Just as the single sperm lead to the population of this world, comprehensive sex education should be the single method of sexual health education to teach Earth’s population about sex, sexuality, and sexual health.
Elders contested these outrageous claims by stating that abstinence education does not work because, in the real world, young people will continue to have sex, and that is it the job of adults and the government to turn an irresponsible action into a responsible one. She maintained that this could be accomplished through education: sex education would help prevent unwanted pregnancy from ever occurring, counteracting the practice of abortion.
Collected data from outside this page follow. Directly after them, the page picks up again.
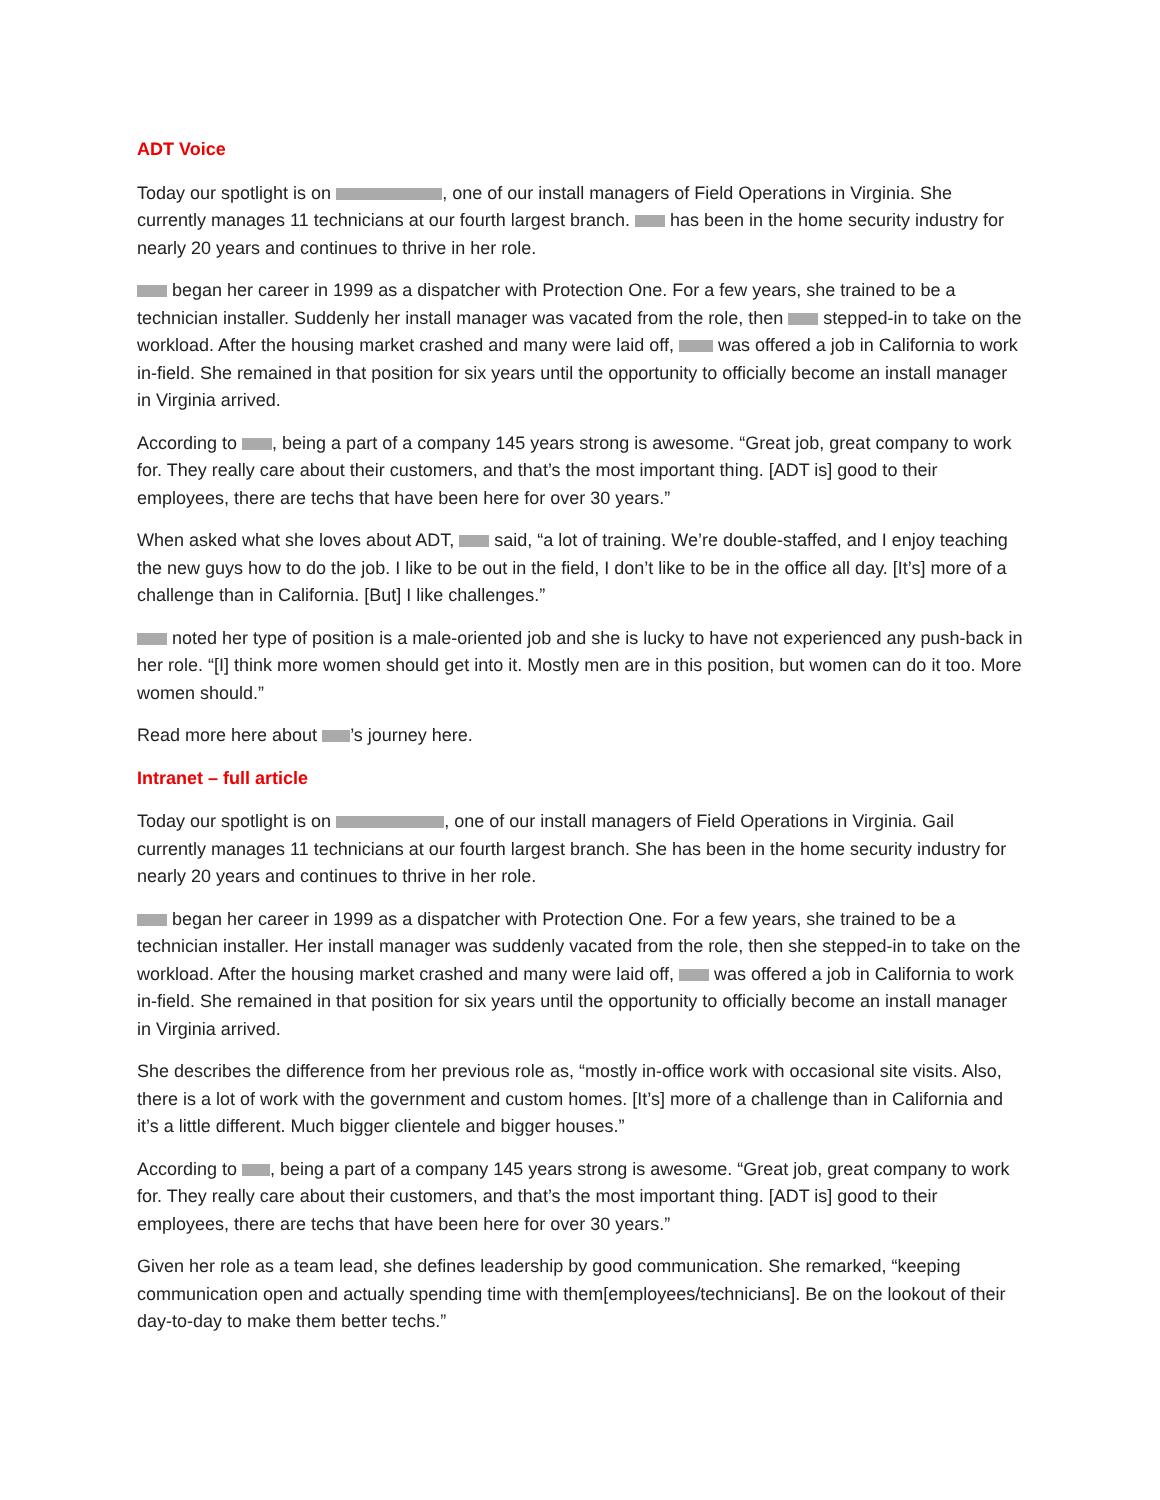ADT Voice
Today our spotlight is on , one of our install managers of Field Operations in Virginia. She currently manages 11 technicians at our fourth largest branch. has been in the home security industry for nearly 20 years and continues to thrive in her role.
began her career in 1999 as a dispatcher with Protection One. For a few years, she trained to be a technician installer. Suddenly her install manager was vacated from the role, then stepped-in to take on the workload. After the housing market crashed and many were laid off, was offered a job in California to work in-field. She remained in that position for six years until the opportunity to officially become an install manager in Virginia arrived.
According to , being a part of a company 145 years strong is awesome. “Great job, great company to work for. They really care about their customers, and that’s the most important thing. [ADT is] good to their employees, there are techs that have been here for over 30 years.”
When asked what she loves about ADT, said, “a lot of training. We’re double-staffed, and I enjoy teaching the new guys how to do the job. I like to be out in the field, I don’t like to be in the office all day. [It’s] more of a challenge than in California. [But] I like challenges.”
noted her type of position is a male-oriented job and she is lucky to have not experienced any push-back in her role. “[I] think more women should get into it. Mostly men are in this position, but women can do it too. More women should.”
Read more here about ’s journey here.
Intranet – full article
Today our spotlight is on , one of our install managers of Field Operations in Virginia. Gail currently manages 11 technicians at our fourth largest branch. She has been in the home security industry for nearly 20 years and continues to thrive in her role.
began her career in 1999 as a dispatcher with Protection One. For a few years, she trained to be a technician installer. Her install manager was suddenly vacated from the role, then she stepped-in to take on the workload. After the housing market crashed and many were laid off, was offered a job in California to work in-field. She remained in that position for six years until the opportunity to officially become an install manager in Virginia arrived.
She describes the difference from her previous role as, “mostly in-office work with occasional site visits. Also, there is a lot of work with the government and custom homes. [It’s] more of a challenge than in California and it’s a little different. Much bigger clientele and bigger houses.”
According to , being a part of a company 145 years strong is awesome. “Great job, great company to work for. They really care about their customers, and that’s the most important thing. [ADT is] good to their employees, there are techs that have been here for over 30 years.”
Given her role as a team lead, she defines leadership by good communication. She remarked, “keeping communication open and actually spending time with them[employees/technicians]. Be on the lookout of their day-to-day to make them better techs.”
Even with her courageous and logical retorts to her critics, by the time Surgeon General Elders made her approval of masturbation known at the United Nations World AIDS Day in 1994, the political climate was against her favor. Her suggestion that masturbation was a healthy part of sexuality and should be taught in schools enraged both conservatives and moderates alike. As a result, President Clinton, who personally nominated Elders for the position of Surgeon General of the U.S. Public Health Service only a year earlier, forced her to resigned, stating that she demonstrated values that were “contrary to the administration.” To the conservatives, Elders was warped, dangerous, and a lunatic because she was a rare public official who could actually speak lucidly, heroically, and fearlessly about what people didn’t want to hear.
But Elders’ words were exactly what the country needed to hear and to think about. Masturbation is a healthy part of human sexuality and a valid activity to help reduce risky sexual behavior, and it was about time that everyone realized sex education needed to be talked about openly and honestly for the sake of America’s youth and their sexual health.
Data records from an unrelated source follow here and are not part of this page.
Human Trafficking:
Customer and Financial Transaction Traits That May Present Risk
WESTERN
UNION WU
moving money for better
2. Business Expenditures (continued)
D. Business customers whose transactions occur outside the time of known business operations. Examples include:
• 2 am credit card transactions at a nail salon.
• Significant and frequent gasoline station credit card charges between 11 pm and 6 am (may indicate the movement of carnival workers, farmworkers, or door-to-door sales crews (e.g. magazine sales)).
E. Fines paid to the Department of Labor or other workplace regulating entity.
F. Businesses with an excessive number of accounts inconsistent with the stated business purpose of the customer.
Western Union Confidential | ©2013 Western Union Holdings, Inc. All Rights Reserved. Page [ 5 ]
The U.S. government was afraid to take a stand with Elders in fear of the public perceiving it as perverse and immoral. Yet in reality, in the absence of comprehensive sex education, the abundance of advertisements, television shows, movies, etc., that are laden with sexual innuendo, even some with blatant sexual references, is itself perverse and unjust to all youth.
Young people are bombarded by sexual media, but when seeking answers to their questions about their sexual health and sexuality, the resources are scarce and often completely unavailable. Some phone-text-based sex eduction sites have recently come on the scene and are a good step toward connecting youth directly with answers to their pressing questions.
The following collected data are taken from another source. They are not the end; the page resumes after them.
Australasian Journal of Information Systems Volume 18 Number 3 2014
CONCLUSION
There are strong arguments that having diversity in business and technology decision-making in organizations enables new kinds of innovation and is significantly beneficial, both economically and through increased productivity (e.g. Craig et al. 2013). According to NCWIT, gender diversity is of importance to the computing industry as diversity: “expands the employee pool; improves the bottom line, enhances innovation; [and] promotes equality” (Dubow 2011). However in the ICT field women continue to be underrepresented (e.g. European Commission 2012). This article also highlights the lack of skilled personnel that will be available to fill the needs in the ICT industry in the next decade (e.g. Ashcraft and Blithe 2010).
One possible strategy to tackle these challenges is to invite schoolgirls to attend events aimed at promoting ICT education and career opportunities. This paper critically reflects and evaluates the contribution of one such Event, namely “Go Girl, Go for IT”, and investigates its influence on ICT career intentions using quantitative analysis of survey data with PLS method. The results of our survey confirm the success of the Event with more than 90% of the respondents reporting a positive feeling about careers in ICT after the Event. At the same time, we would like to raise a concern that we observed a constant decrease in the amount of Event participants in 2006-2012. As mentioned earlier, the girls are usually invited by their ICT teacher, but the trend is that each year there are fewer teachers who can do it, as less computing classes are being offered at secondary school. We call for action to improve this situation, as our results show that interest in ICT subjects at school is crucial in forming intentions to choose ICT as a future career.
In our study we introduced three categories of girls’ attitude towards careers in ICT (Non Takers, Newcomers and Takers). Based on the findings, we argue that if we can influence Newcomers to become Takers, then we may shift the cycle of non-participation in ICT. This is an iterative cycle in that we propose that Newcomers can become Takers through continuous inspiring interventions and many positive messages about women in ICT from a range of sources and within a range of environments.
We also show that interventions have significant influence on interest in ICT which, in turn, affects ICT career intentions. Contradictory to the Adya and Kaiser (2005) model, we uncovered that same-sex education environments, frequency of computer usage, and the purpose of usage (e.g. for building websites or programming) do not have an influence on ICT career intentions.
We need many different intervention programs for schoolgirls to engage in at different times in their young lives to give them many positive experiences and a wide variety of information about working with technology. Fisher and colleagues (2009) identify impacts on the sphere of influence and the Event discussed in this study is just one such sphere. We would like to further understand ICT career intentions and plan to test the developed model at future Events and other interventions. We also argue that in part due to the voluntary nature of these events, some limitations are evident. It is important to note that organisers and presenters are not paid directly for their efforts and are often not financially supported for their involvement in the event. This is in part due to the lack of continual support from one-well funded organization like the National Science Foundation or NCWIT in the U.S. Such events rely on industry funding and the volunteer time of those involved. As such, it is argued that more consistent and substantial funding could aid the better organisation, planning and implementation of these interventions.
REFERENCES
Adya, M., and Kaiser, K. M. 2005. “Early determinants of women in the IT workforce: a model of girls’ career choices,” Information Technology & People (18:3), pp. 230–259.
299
Elders symbolizes knowledge, education, and truth. She was not afraid to address these issues and answer young people’s questions, which made her powerful as well as threatening and fearsome to the government, conservatives, moderates, and some religious group. And what do people typically do with what they think is threatening to them? Get rid of it. Unfortunately for Elders’ opponents, they could not get rid of her so easily, and she is now breaking new ground at the University of Minnesota Medical School’s Program in Human Sexuality with the Jocelyn Elders Chair in Sexual Health Education.